Previous research has shown that dietary docosahexaenoic acid (DHA) attenuates the development of high blood pressure in young spontaneously hypertensive rats (SHR). The purpose of this study was to investigate the effects of dietary DHA on organ and vascular fatty acid composition in SHR. Given the important structural and functional role of fatty acids in cell membranes, alterations in fatty acid composition may contribute to the antihypertensive effect of DHA. SHR were fed a purified diet containing either a corn/soybean oil mixture (CSO, control) or a DHA-enriched oil for 6 weeks. The DHA diet markedly increased the levels of DHA in the aorta, renal artery, plasma, liver, heart, kidney, and lung by 5-, 15-, 7-, 6-, 3.8-, 3.5-, and 8.8-fold (P<0.001), respectively. The levels of eicosapentaenoic acid were also increased while there was a concomitant reduction in arachidonic and adrenic acids. Therefore, dietary DHA increases the incorporation of omega-3 polyunsaturated fatty acids in specific organs and vascular tissue in SHR at the expense of omega-6 polyunsaturated fatty acids.     

Fish oil diets alter the phospholipid balance, fatty acid composition, and steroid hormone concentrations in testes of adult pigs

The objective was to determine the effect of long-term dietary supplementation of two types of fish oil on lipid composition and steroidogenesis in adult pig testis. Twenty-four Duroc boars, aged 204.5 ± 9.4 d (body weight 128.1 ± 16.7 kg) received daily 2.5 kg of an iso-caloric basal diet supplemented with: 1) 62 g of hydrogenated animal fat (AF); 2) 60 g of menhaden oil (MO) containing 16% of eicosapentaenoic acid (EPA) and 18% of docosahexaenoic acid (DHA); or 3) 60 g of tuna oil (TO) containing 7% of EPA and 33% of DHA. After these diets were consumed for 7 mo, testicular hormones, phospholipid content, and fatty acid composition of individual phospholipids in testis were determined.

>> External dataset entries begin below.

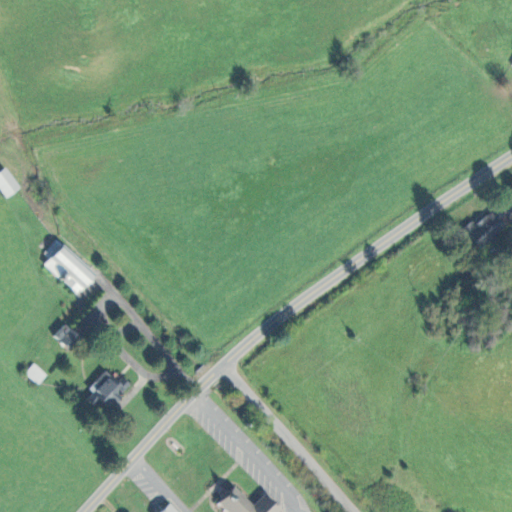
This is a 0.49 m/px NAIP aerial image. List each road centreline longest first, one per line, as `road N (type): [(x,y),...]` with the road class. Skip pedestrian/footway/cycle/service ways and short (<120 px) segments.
road 1 (residential): [(511,153),(254,331),(84,511)]
road 2 (residential): [(221,365),(356,511)]
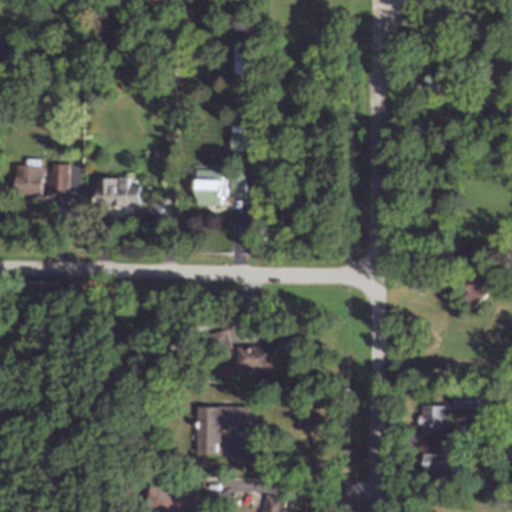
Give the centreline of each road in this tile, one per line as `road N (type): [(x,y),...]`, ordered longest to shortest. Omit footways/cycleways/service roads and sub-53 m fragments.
road 1 (residential): [(376,511),(382,0)]
road 2 (residential): [(0,266),(379,276)]
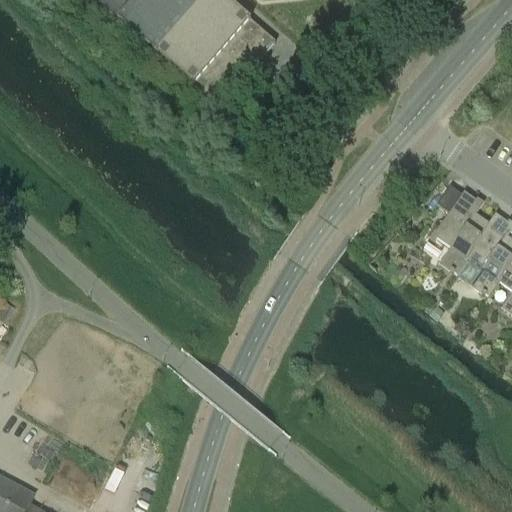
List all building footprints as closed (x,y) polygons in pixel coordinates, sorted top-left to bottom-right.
[(250,24),(223,0),(93,0),(93,1),(154,55),(192,89),(193,89),(218,111),(274,47),(249,25),(250,24)] [(464,194),(462,198),(449,190),(436,208),(448,217),(431,241),(435,244),(438,241),(451,250),(441,265),(459,278),(466,267),(461,264),(488,226),(470,212),(477,203),(464,194)] [(489,226),(488,226),(461,264),(466,267),(459,278),(490,300),(497,290),(493,286),(511,258),(511,242),(501,235),(508,226),(495,217),(489,226)] [(511,258),(493,286),(497,290),(500,286),(511,294),(511,297),(503,310),(511,316),(511,258)] [(0,322),(3,324),(12,307),(0,300),(0,322)] [(429,317),(436,322),(444,311),(437,306),(429,317)] [(0,511),(38,511),(29,507),(34,498),(0,479),(0,511)]
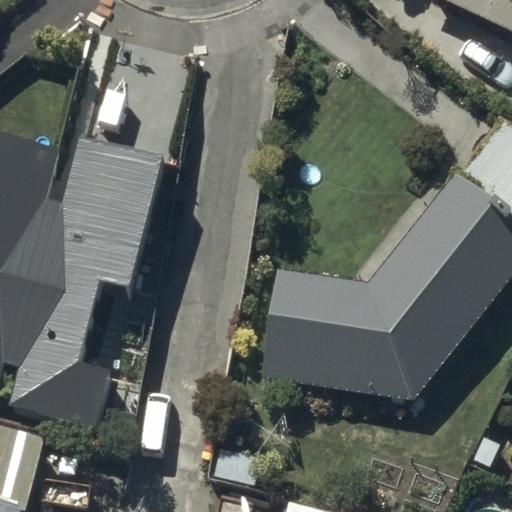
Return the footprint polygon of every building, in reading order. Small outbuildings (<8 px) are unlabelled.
[(511,0),(455,0),(511,25),(511,0)] [(177,133),(45,100),(21,195),(0,189),(0,322),(47,334),(34,388),(108,406),(177,133)] [(511,275),(511,136),(500,129),(375,279),(280,270),(264,376),(419,399),(511,275)] [(0,499),(31,507),(49,435),(0,422),(0,499)] [(323,511),(291,503),(288,511),(323,511)]
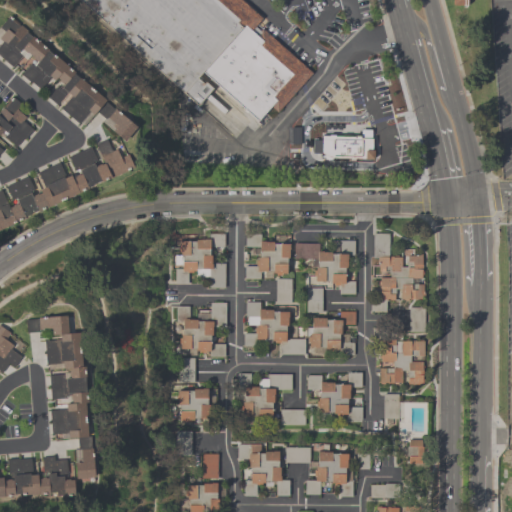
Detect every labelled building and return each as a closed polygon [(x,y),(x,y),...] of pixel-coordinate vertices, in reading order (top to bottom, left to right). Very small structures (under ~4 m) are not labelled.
[(76,0),(126,0),(105,25),(76,0)] [(197,109),(216,87),(201,75),(243,27),(251,33),(254,28),(260,20),(237,0),(126,0),(105,25),(197,109)] [(136,127),(124,141),(101,122),(104,119),(95,111),(92,115),(88,111),(77,124),(59,108),(70,96),(67,93),(56,105),(47,97),(57,86),(60,88),(63,85),(58,81),(59,80),(56,77),(54,80),(50,77),(39,89),(30,81),(29,82),(20,74),(30,63),(33,66),(36,62),(31,58),(32,57),(26,52),(26,53),(21,49),(18,52),(21,56),(11,68),(0,57),(0,24),(9,15),(26,30),(25,32),(31,37),(33,36),(48,49),(46,50),(52,55),(53,54),(74,72),(73,74),(79,78),(79,77),(105,100),(104,101),(113,108),(114,107),(136,127)] [(216,87),(252,125),(267,110),(274,115),(311,77),(254,28),(251,33),(243,27),(201,75),(216,87)] [(25,117),(22,121),(32,129),(24,139),(22,137),(14,146),(3,137),(7,133),(2,129),(0,131),(0,149),(1,150),(0,151),(0,109),(1,108),(3,109),(4,107),(3,106),(11,96),(20,104),(15,109),(25,117)] [(308,105),(360,106),(359,153),(308,153),(308,105)] [(133,168),(101,182),(100,180),(87,186),(87,187),(37,211),(37,210),(23,216),(24,218),(0,229),(0,190),(8,208),(12,206),(11,205),(15,204),(16,205),(17,204),(14,198),(10,199),(4,186),(27,176),(35,194),(37,193),(37,194),(40,193),(39,189),(43,187),(37,172),(59,162),(65,177),(70,175),(71,178),(75,176),(74,176),(78,174),(79,175),(80,174),(78,169),(74,171),(67,155),(89,146),(97,164),(100,163),(100,164),(103,163),(94,144),(106,139),(111,150),(115,149),(119,158),(127,154),(133,168)] [(422,299),(407,299),(407,300),(399,300),(399,289),(394,289),(394,295),(393,295),(393,300),(379,300),(379,285),(377,285),(377,281),(379,281),(379,277),(389,277),(389,272),(377,272),(377,262),(376,262),(376,258),(372,258),(372,233),(387,233),(387,256),(391,256),(391,257),(400,257),(400,267),(405,266),(405,261),(406,261),(406,255),(416,255),(416,254),(421,254),(421,265),(421,271),(422,271),(423,278),(416,278),(417,284),(422,284),(422,293),(423,293),(424,297),(422,297),(422,299)] [(174,284),(174,269),(181,269),(181,265),(173,265),(173,255),(179,255),(179,252),(177,252),(177,248),(179,248),(179,241),(195,241),(195,239),(208,239),(208,234),(223,234),(223,247),(209,247),(209,255),(210,255),(210,258),(212,258),(212,263),(224,263),(224,288),(208,288),(208,281),(194,281),(194,273),(189,273),(188,284),(174,284)] [(258,241),(273,241),(273,244),(288,244),(288,249),(290,249),(290,255),(287,255),(288,257),(286,257),(286,274),(281,274),(281,275),(275,275),(275,273),(272,273),(272,271),(259,271),(259,279),(243,279),(243,266),(257,266),(257,257),(258,257),(258,247),(244,247),(244,234),(258,234),(258,241)] [(306,286),(306,276),(314,276),(314,267),(309,267),(309,259),(293,259),(293,243),(317,243),(317,251),(322,251),(322,252),(330,252),(330,254),(339,254),(339,241),(353,241),(353,256),(347,256),(347,268),(344,268),(344,281),(354,281),(354,294),(338,294),(338,285),(330,285),(330,289),(323,289),(323,286),(306,286)] [(291,279),(275,279),(275,305),(291,305),(291,279)] [(175,306),(190,306),(189,317),(193,317),(193,319),(196,319),(196,311),(209,311),(209,302),(225,303),(224,329),(213,329),(212,333),(211,333),(211,336),(209,336),(209,344),(224,344),(223,357),(208,357),(208,351),(204,351),(204,352),(200,352),(200,351),(195,351),(195,355),(187,355),(187,349),(179,349),(179,344),(180,344),(180,335),(182,335),(182,322),(174,322),(175,306)] [(303,354),(279,354),(279,343),(274,343),(274,341),(271,341),(271,339),(265,339),(265,340),(255,340),(255,346),(241,346),(242,333),(255,333),(255,325),(246,325),(246,317),(244,317),(244,302),(258,302),(258,309),(263,309),(263,310),(271,310),(271,311),(287,312),(287,317),(289,317),(288,323),(286,323),(286,326),(285,325),(285,339),(303,339),(303,354)] [(424,333),(424,310),(409,310),(409,333),(424,333)] [(354,311),(353,325),(342,324),(342,331),(340,331),(340,334),(348,334),(348,342),(353,343),(353,355),(338,355),(338,350),(326,349),(325,355),(311,354),(311,347),(308,347),(308,342),(309,334),(310,334),(311,317),(316,317),(316,318),(325,318),(325,320),(335,320),(336,311),(354,311)] [(74,462),(80,462),(80,449),(77,449),(76,437),(67,438),(67,433),(50,434),(48,411),(63,409),(64,411),(65,411),(65,404),(70,403),(69,395),(64,396),(64,398),(50,399),(48,375),(63,374),(63,373),(68,373),(68,372),(68,369),(48,370),(47,364),(45,364),(43,341),(57,340),(57,341),(59,341),(59,335),(51,335),(51,328),(37,329),(38,332),(25,333),(24,319),(37,318),(37,317),(66,315),(67,333),(79,332),(81,367),(84,366),(85,377),(84,377),(85,392),(83,392),(87,449),(89,449),(90,454),(92,454),(93,478),(75,479),(74,462)] [(0,326),(9,333),(4,339),(13,345),(10,349),(20,356),(12,367),(7,363),(1,372),(0,371),(0,326)] [(421,384),(406,384),(406,371),(401,371),(401,383),(397,383),(397,384),(393,384),(393,383),(383,383),(383,384),(379,384),(379,382),(378,382),(378,368),(391,368),(392,362),(379,362),(380,358),(378,358),(378,355),(379,355),(380,345),(377,345),(377,340),(380,340),(380,339),(394,340),(394,339),(400,339),(400,341),(409,341),(409,340),(413,340),(413,341),(423,341),(422,356),(409,356),(409,362),(421,362),(421,379),(423,379),(422,383),(421,383),(421,384)] [(317,412),(317,398),(318,398),(318,390),(305,390),(305,375),(320,375),(320,381),(324,381),(324,382),(333,382),(332,384),(345,384),(345,372),(360,372),(360,387),(348,387),(348,390),(350,390),(350,395),(348,395),(348,398),(346,398),(346,407),(360,407),(360,420),(345,420),(345,414),(332,414),(332,412),(317,412)] [(257,419),(257,416),(241,416),(241,411),(242,402),(243,402),(243,390),(236,390),(237,373),(251,373),(251,378),(265,379),(265,374),(290,374),(290,390),(273,390),(273,394),(274,394),(274,400),(273,400),(273,402),(271,402),(271,419),(257,419)] [(208,418),(193,418),(193,420),(189,420),(189,422),(183,422),(183,420),(179,420),(179,405),(177,405),(177,403),(175,403),(175,395),(176,395),(176,391),(192,391),(192,389),(206,389),(206,404),(208,404),(208,418)] [(383,423),(398,423),(398,395),(383,395),(383,423)] [(305,426),(305,410),(280,410),(280,426),(305,426)] [(409,410),(409,432),(423,432),(423,410),(409,410)] [(420,463),(407,463),(407,456),(415,456),(415,447),(407,447),(407,439),(420,439),(420,447),(421,447),(421,457),(420,457),(420,463)] [(236,444),(259,444),(259,453),(263,453),(263,452),(272,452),(272,451),(277,451),(277,467),(279,467),(279,470),(281,470),(281,476),(279,476),(279,480),(288,480),(288,495),(274,495),(274,483),(271,483),(271,487),(263,487),(263,483),(255,483),(255,495),(242,495),(243,480),(249,480),(249,467),(247,467),(247,464),(245,464),(245,461),(236,461),(236,444)] [(308,463),(308,448),(285,448),(285,463),(308,463)] [(313,480),(313,476),(314,476),(314,467),(316,467),(316,451),(330,451),(330,454),(347,454),(346,459),(345,467),(344,467),(344,481),(351,481),(351,496),(338,496),(338,485),(333,485),(333,483),(330,483),(330,481),(318,481),(318,494),(303,494),(304,480),(313,480)] [(0,477),(2,477),(2,480),(6,480),(6,479),(10,479),(9,474),(7,474),(6,459),(30,458),(31,474),(37,474),(37,479),(41,478),(41,477),(44,477),(44,478),(46,478),(46,472),(42,473),(41,457),(53,456),(53,460),(66,459),(67,479),(69,479),(69,480),(73,479),(74,495),(48,497),(48,494),(38,495),(38,494),(21,495),(21,494),(13,494),(13,496),(0,496),(0,477)] [(217,456),(203,456),(203,480),(217,480),(217,456)] [(216,511),(208,511),(208,510),(202,510),(202,511),(188,511),(188,499),(186,499),(186,490),(185,490),(185,485),(201,485),(201,483),(215,483),(215,499),(216,499),(216,511)] [(370,485),(370,499),(390,499),(390,485),(370,485)]
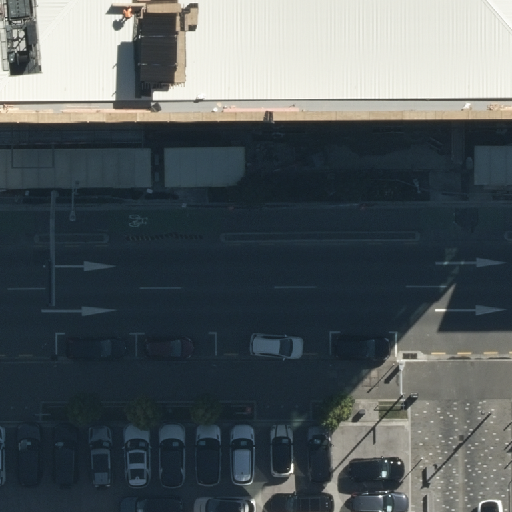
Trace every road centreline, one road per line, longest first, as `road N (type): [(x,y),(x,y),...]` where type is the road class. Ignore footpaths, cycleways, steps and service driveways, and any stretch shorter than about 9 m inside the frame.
road 1 (secondary): [(0,286),(460,284)]
road 2 (residential): [(460,284),(462,511)]
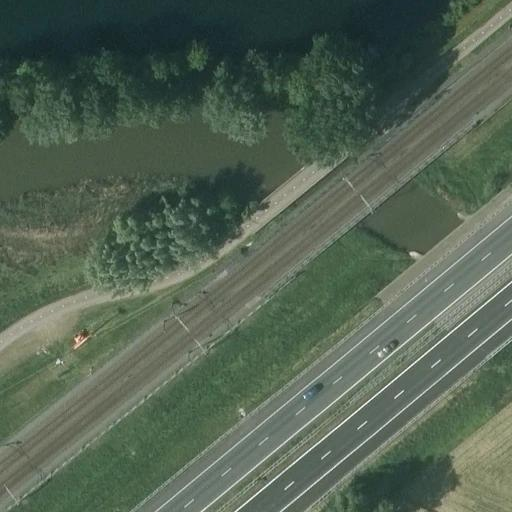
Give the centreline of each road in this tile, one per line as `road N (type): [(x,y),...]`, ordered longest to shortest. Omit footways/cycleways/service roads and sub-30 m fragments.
road 1 (motorway): [(511,236),(180,511)]
road 2 (motorway): [(259,511),(511,301)]
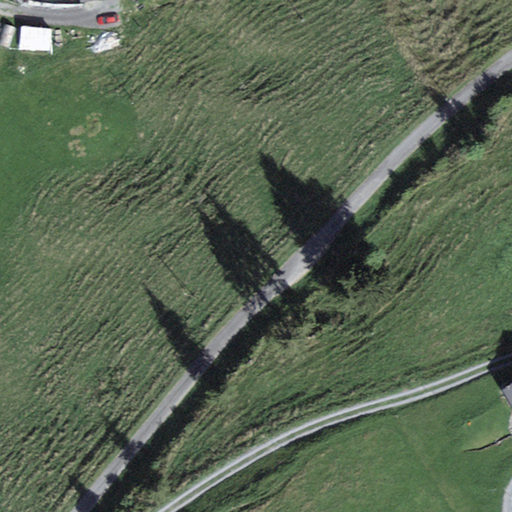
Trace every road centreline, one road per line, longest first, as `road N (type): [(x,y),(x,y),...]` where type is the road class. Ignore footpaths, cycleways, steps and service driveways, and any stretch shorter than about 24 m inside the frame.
road 1 (unclassified): [(81,511),(224,335),(407,147),(511,58)]
road 2 (track): [(511,358),(302,431),(167,511)]
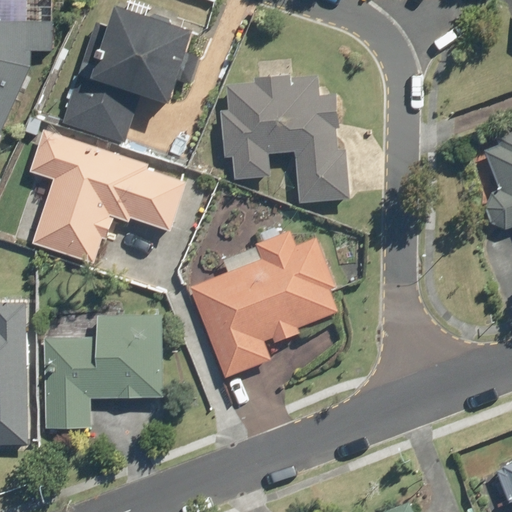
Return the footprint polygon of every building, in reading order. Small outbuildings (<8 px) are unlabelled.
[(189,32),(113,7),(89,79),(80,76),(65,122),(125,142),(141,93),(166,101),(173,80),(188,86),(198,57),(183,52),(189,32)] [(54,67),(55,21),(0,19),(0,128),(25,67),(54,67)] [(232,159),(232,178),(270,178),(269,153),(296,153),(297,200),(347,200),(347,152),(337,152),(336,97),(319,97),(318,85),(289,85),(289,76),(257,76),(257,86),(231,86),(231,110),(222,110),(223,159),(232,159)] [(511,129),(497,135),(501,143),(485,149),(499,188),(497,189),(495,191),(494,192),(492,193),(491,195),(490,197),(489,198),(488,200),(487,202),(487,204),(486,206),(486,208),(487,210),(487,212),(487,214),(488,216),(489,218),(490,220),(491,222),(493,223),(494,225),(496,226),(498,227),(499,228),(501,229),(503,229),(505,229),(507,230),(510,229),(511,229),(511,129)] [(53,179),(33,242),(96,263),(112,216),(169,234),(187,177),(47,131),(34,173),(53,179)] [(338,291),(318,239),(297,247),(291,232),(224,258),(230,273),(193,288),(228,378),(273,360),(265,341),(273,338),(275,344),(302,334),(300,327),(339,312),(331,294),(338,291)] [(0,443),(24,444),(26,305),(0,305),(0,443)] [(50,337),(47,428),(91,430),(92,397),(160,400),(163,315),(97,313),(96,339),(50,337)] [(511,511),(511,462),(500,467),(511,498),(511,511)] [(414,511),(410,500),(377,511),(414,511)]
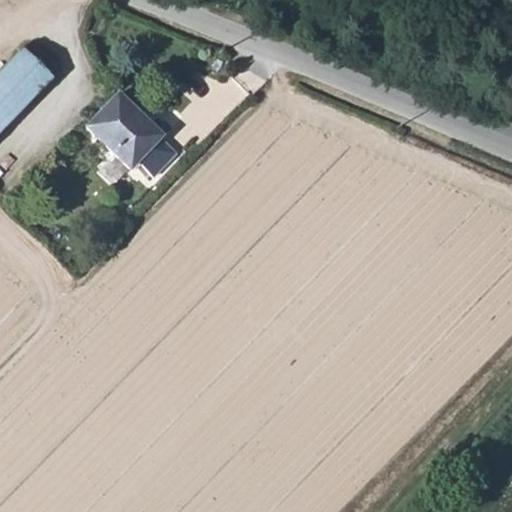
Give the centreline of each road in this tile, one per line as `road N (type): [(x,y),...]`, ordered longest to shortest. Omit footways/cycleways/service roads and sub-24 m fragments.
road 1 (residential): [(511,152),(141,0)]
road 2 (track): [(511,383),(391,511)]
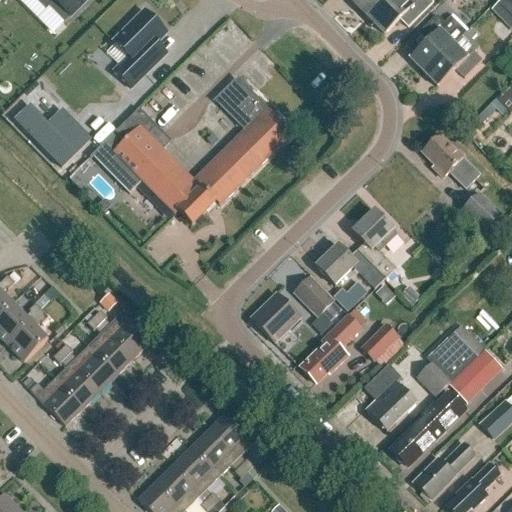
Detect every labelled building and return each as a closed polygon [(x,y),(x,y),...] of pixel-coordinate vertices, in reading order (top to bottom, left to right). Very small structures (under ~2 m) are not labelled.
[(64,26),(90,0),(33,0),(46,13),(49,10),(64,26)] [(367,21),(387,0),(354,0),(350,4),(367,21)] [(387,0),(367,21),(384,38),(399,23),(408,32),(433,7),(426,0),(387,0)] [(167,36),(145,14),(113,45),(128,61),(114,75),(131,92),(167,56),(157,46),(167,36)] [(410,64),(425,78),(469,34),(454,19),(445,28),(437,20),(420,38),(428,46),(410,64)] [(469,34),(425,78),(439,93),(457,75),(466,83),(483,65),(475,57),(480,52),(472,44),(475,41),(474,40),(469,34)] [(283,129),(284,127),(239,82),(214,106),(244,136),(194,185),(163,154),(171,146),(148,123),(125,145),(117,137),(93,161),(130,198),(143,185),(175,218),(178,215),(192,229),(215,206),(219,210),(292,138),(283,129)] [(511,86),(511,87),(497,102),(511,116),(511,115),(511,86)] [(80,152),(63,134),(55,143),(72,160),(80,152)] [(465,195),(479,181),(439,140),(422,157),(434,170),(431,172),(442,183),(448,178),(465,195)] [(483,237),(501,220),(480,197),(461,215),(483,237)] [(111,209),(104,202),(97,210),(104,217),(111,209)] [(363,249),(357,255),(385,284),(395,275),(384,263),(375,252),(393,234),(374,215),(352,236),(363,249)] [(446,267),(460,261),(453,246),(439,252),(446,267)] [(385,284),(357,255),(350,261),(338,249),(317,270),(335,290),(354,272),(375,294),(385,284)] [(14,276),(8,281),(14,286),(19,281),(14,276)] [(293,297),(318,322),(323,317),(333,307),(335,305),(310,280),(293,297)] [(0,288),(0,323),(14,309),(4,299),(3,297),(7,293),(8,295),(15,288),(8,281),(0,288)] [(361,284),(351,294),(345,289),(336,299),(352,313),(371,293),(361,284)] [(390,305),(398,298),(388,286),(379,293),(390,305)] [(412,309),(420,300),(409,289),(401,298),(412,309)] [(108,316),(118,305),(109,297),(99,307),(108,316)] [(301,323),(278,299),(265,312),(268,315),(255,327),(275,348),(301,323)] [(339,314),(333,307),(323,317),(330,324),(339,314)] [(0,341),(8,350),(42,315),(36,309),(29,315),(31,317),(26,321),(24,320),(14,309),(0,323),(0,341)] [(42,328),(48,321),(42,315),(8,350),(25,367),(48,344),(37,333),(36,331),(41,326),(42,328)] [(101,316),(94,323),(134,363),(152,346),(123,317),(112,327),(111,329),(105,323),(106,322),(101,316)] [(343,354),(363,335),(350,322),(322,347),(326,351),(301,374),(315,388),(331,373),(334,376),(349,361),(343,354)] [(134,363),(94,323),(88,329),(93,335),(95,332),(101,339),(89,351),(117,380),(134,363)] [(385,328),(360,352),(374,366),(376,364),(398,343),(399,342),(385,328)] [(462,375),(484,354),(486,352),(462,328),(426,362),(431,368),(417,382),(435,401),(448,388),(462,375)] [(117,380),(89,351),(78,362),(76,363),(70,357),(72,356),(66,350),(60,356),(100,397),(117,380)] [(100,397),(60,356),(54,363),(59,368),(61,366),(67,373),(65,374),(55,384),(83,414),(100,397)] [(395,428),(417,407),(396,386),(401,382),(388,369),(364,393),(376,405),(365,415),(381,431),(390,423),(395,428)] [(480,394),(462,375),(448,388),(467,408),(480,394)] [(23,389),(31,396),(37,390),(30,383),(23,389)] [(83,414),(55,384),(44,395),(38,389),(37,390),(31,396),(66,431),(83,414)] [(511,400),(505,407),(505,406),(480,429),(494,444),(511,426),(511,400)] [(426,423),(402,445),(403,447),(393,458),(395,460),(394,464),(398,468),(402,468),(405,471),(421,455),(424,457),(465,418),(449,401),(436,413),(434,412),(424,421),(426,423)] [(225,419),(207,437),(247,476),(254,470),(247,463),(245,465),(241,461),(243,459),(253,448),(225,419)] [(247,476),(207,437),(190,454),(219,482),(230,472),(231,470),(236,474),(234,476),(241,483),(247,476)] [(454,481),(475,461),(463,449),(443,468),(438,464),(413,488),(430,506),(455,482),(454,481)] [(219,482),(190,454),(173,471),(212,511),(219,504),(213,497),(211,499),(207,494),(209,492),(219,482)] [(254,470),(247,476),(253,482),(259,475),(254,470)] [(481,498),(498,481),(488,470),(471,487),(469,486),(455,500),(457,502),(446,511),(472,511),(473,511),(476,511),(485,503),(481,498)] [(211,511),(212,511),(173,471),(156,487),(179,511),(188,511),(195,505),(197,504),(202,508),(200,510),(201,511),(211,511)] [(253,482),(247,476),(239,485),(244,491),(253,482)] [(179,511),(156,487),(139,505),(146,511),(179,511)] [(0,511),(18,511),(5,499),(0,503),(0,511)]
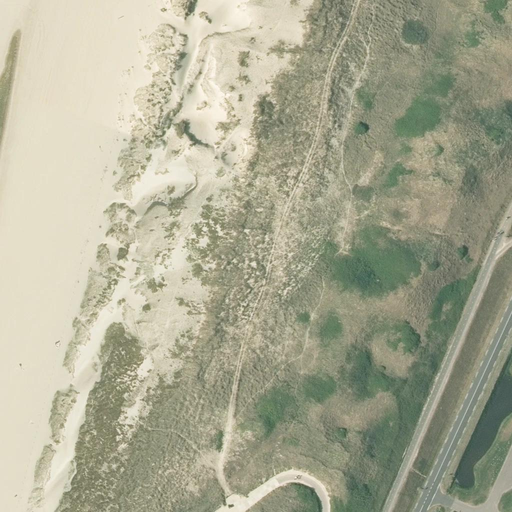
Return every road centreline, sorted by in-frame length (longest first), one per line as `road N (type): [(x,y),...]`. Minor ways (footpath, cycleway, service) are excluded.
road 1 (track): [(356,0),(240,352),(218,479),(242,507)]
road 2 (secondary): [(420,511),(511,311)]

Body and reproductive organ weights were not significantly affected by dietary treatments. Testicular tissue from boars fed a TO diet, followed by those receiving MO and AF diets, had the lowest level of phosphatidylethanolamine (TO < MO < AF; P < 0.01) but the highest sphingomyelin (TO > MO > AF; P < 0.01). For each phospholipid, boars fed either the MO or TO diet had increased total omega-3 fatty acids, particularly DHA (P < 0.01), by reciprocal replacement of total omega-6 fatty acids (20:4n-6, 22:5n-6). The MO diet increased EPA more than the other diets. Testicular concentrations of testosterone and estradiol were lower in boars fed a TO diet than a MO diet (P < 0.02). In conclusion, long-term dietary supplementation of fish oil, regardless of the EPA/DHA ratio, modified the fatty acid compositions in testis and affected steroid production of healthy adult boars, which may represent a promising models for future studies on fertility.     

Omega-3 fatty acids modulate ATPases involved in duodenal Ca absorption

Dietary supplementation with fish oil that contains omega-3 polyunsaturated fatty acids has been shown to enhance bone density as well as duodenal calcium uptake in rats. The latter process is supported by membrane ATPases. The present in vitro study was undertaken to test the effect of omega-3 fatty acids on ATPase activity in isolated basolateral membranes from rat duodenal enterocytes. Ca-ATPase in calmodulin-stripped membranes was activated in a biphasic manner by docosahexanoic acid (DHA) (10-30 microg/ml) but not by eicosapentanoic acid (EPA). This effect was blocked partially by 0.5 microM calphostin (a protein kinase C blocker). DHA inhibited Na,K-ATPase (-49% of basal activity, [DHA]=30 microg/ml, P <0.01). This effect could be reversed partially by 50 microM genistein, a tyrosine kinase blocker. EPA also inhibited Na,K-ATPase: (-47% of basal activity, [EPA]=30 microg/ml, P <0.01), this effect was partially reversed by 100 microM indomethacin, a cyclo-oxygenase blocker. Omega-3 fatty acids are thus involved in multiple signalling effects that effect ATPases in BLM.